REQUIREMENT A >>
Based on the knife-sharpening thread below, state whether each statement agrees with it, answering yes or no and quoting the words that decide it: (i) The first poster has already used the belt sander on knives. (ii) Matus describes the JKI400/s as faster cutting. (iii) chinacats says the suehiro cerax 320 dishes very little.
REQUIREMENT B >>
Reproduce the portion of the knife-sharpening thread below that starts at the words "## chinacats (Dec" and ends after the words "(Dec 28, 2016)".

Thanks Matus - I have both the flat round sanding Worksharp (pretty slow rotation) and a Craftsman 2 x 42 (very fast belt speed) - so thank you for the vote. I can use the Worksharp to flatten smaller knives' half flat or scandi bevels as long as there is a primary bevel to keep the edge away from the sandpaper. I haven't tried anything on the belt sander - I think I'll reserve that for anything where I'm an inch away from the edge. No confidence in my patience.


----------



## Matus (Dec 27, 2016)

Thanks for the feedback Gene. Your post reminded me that I should not shy away from using the Bester 220 when more material is to be removed.

The 'something in between' 220 and 1000 could well be a JKI320 or JNS300 (both fine scratch pattern, relatively slow dishing) or JKI400/s (coarser feeling, but faster cutting and dishing).


----------



## chinacats (Dec 27, 2016)

FWIW, I use a suehiro cerax 320 for a transition from pink 220 to first natural (binsui). It dishes a good bit but quickly smoothes the 220 scratches. I have a 120 sigma power stone on the way for even faster steel removal.


----------



## Lars (Dec 28, 2016)

(Dataset excerpt)
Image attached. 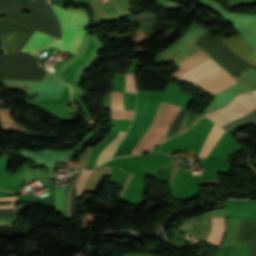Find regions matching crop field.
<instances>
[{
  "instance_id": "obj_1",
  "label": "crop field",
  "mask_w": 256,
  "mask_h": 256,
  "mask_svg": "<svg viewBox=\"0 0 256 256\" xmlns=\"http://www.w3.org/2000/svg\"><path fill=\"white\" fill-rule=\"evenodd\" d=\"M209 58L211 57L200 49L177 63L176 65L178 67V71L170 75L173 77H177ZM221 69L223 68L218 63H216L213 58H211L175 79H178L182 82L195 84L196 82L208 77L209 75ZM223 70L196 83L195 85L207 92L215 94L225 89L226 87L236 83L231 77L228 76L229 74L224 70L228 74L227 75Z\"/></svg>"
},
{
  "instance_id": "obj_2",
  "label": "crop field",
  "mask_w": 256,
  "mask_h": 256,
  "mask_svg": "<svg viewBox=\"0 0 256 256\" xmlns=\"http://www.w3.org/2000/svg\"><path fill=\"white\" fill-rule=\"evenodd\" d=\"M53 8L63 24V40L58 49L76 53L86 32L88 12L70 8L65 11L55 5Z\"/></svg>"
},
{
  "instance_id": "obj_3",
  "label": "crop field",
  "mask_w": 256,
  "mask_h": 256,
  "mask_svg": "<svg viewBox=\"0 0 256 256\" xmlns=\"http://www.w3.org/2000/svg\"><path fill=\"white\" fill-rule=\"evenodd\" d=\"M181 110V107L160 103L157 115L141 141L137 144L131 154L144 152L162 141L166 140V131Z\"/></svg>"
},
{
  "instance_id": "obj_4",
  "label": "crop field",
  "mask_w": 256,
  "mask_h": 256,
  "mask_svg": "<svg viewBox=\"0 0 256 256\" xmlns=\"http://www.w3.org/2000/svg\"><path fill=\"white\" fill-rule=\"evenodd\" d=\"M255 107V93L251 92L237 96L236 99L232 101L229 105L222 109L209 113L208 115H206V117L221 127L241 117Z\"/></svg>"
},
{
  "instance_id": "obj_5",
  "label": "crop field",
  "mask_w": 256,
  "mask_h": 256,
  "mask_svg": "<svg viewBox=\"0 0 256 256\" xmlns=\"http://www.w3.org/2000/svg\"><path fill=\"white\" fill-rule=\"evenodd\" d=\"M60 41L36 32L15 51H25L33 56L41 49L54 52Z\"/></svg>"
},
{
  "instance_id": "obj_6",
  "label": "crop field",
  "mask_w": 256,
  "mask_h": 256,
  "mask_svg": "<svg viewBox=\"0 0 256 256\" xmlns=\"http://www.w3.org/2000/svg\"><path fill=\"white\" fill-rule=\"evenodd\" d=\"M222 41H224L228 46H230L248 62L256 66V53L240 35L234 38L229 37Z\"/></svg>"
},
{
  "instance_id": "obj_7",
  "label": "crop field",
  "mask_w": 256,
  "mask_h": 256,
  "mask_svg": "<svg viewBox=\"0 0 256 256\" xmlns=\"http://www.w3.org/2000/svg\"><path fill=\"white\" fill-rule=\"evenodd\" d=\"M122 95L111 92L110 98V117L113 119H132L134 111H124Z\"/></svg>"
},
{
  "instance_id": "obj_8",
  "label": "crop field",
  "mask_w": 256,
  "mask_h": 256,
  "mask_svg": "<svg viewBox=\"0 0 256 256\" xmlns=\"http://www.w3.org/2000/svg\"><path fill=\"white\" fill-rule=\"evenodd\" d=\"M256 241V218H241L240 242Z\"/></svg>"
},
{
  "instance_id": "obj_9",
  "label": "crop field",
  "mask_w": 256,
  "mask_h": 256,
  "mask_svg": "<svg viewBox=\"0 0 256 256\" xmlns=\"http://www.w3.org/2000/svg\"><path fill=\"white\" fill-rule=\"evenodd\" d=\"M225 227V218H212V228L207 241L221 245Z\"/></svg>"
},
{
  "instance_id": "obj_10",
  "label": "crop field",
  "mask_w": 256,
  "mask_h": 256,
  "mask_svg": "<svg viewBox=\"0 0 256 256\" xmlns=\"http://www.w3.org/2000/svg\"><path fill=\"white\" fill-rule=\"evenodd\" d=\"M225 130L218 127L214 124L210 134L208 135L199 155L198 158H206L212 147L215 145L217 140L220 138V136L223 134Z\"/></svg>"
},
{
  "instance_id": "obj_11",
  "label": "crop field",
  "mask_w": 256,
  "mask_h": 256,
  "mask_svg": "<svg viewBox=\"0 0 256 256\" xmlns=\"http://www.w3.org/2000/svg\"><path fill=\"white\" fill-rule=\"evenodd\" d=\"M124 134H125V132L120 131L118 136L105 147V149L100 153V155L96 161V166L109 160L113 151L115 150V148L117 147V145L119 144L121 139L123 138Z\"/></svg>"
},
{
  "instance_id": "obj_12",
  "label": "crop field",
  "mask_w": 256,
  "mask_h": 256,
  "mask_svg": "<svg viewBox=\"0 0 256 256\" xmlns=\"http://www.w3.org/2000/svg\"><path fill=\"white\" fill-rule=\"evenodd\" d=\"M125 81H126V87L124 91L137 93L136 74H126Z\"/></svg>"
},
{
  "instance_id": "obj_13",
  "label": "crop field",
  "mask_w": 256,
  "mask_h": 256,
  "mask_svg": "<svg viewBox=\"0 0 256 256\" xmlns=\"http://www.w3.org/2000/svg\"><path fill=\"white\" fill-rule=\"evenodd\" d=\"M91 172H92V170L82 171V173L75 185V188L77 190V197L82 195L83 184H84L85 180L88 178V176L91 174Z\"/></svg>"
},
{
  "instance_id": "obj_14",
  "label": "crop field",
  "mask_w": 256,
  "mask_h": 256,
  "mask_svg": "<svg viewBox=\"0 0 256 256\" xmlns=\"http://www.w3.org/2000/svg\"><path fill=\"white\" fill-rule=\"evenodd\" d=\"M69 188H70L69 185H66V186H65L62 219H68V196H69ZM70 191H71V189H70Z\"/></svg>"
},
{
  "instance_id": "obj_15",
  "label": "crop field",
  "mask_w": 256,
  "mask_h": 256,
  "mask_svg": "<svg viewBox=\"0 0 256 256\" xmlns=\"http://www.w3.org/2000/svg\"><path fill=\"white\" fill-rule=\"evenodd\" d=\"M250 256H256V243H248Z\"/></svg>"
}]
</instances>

CORRECT OUTPUT A >>
(i) No: "I haven't tried anything on the belt sander"
(ii) Yes: "coarser feeling, but faster cutting and dishing"
(iii) No: "It dishes a good bit"

CORRECT OUTPUT B >>
## chinacats (Dec 27, 2016)

FWIW, I use a suehiro cerax 320 for a transition from pink 220 to first natural (binsui). It dishes a good bit but quickly smoothes the 220 scratches. I have a 120 sigma power stone on the way for even faster steel removal.


----------



## Lars (Dec 28, 2016)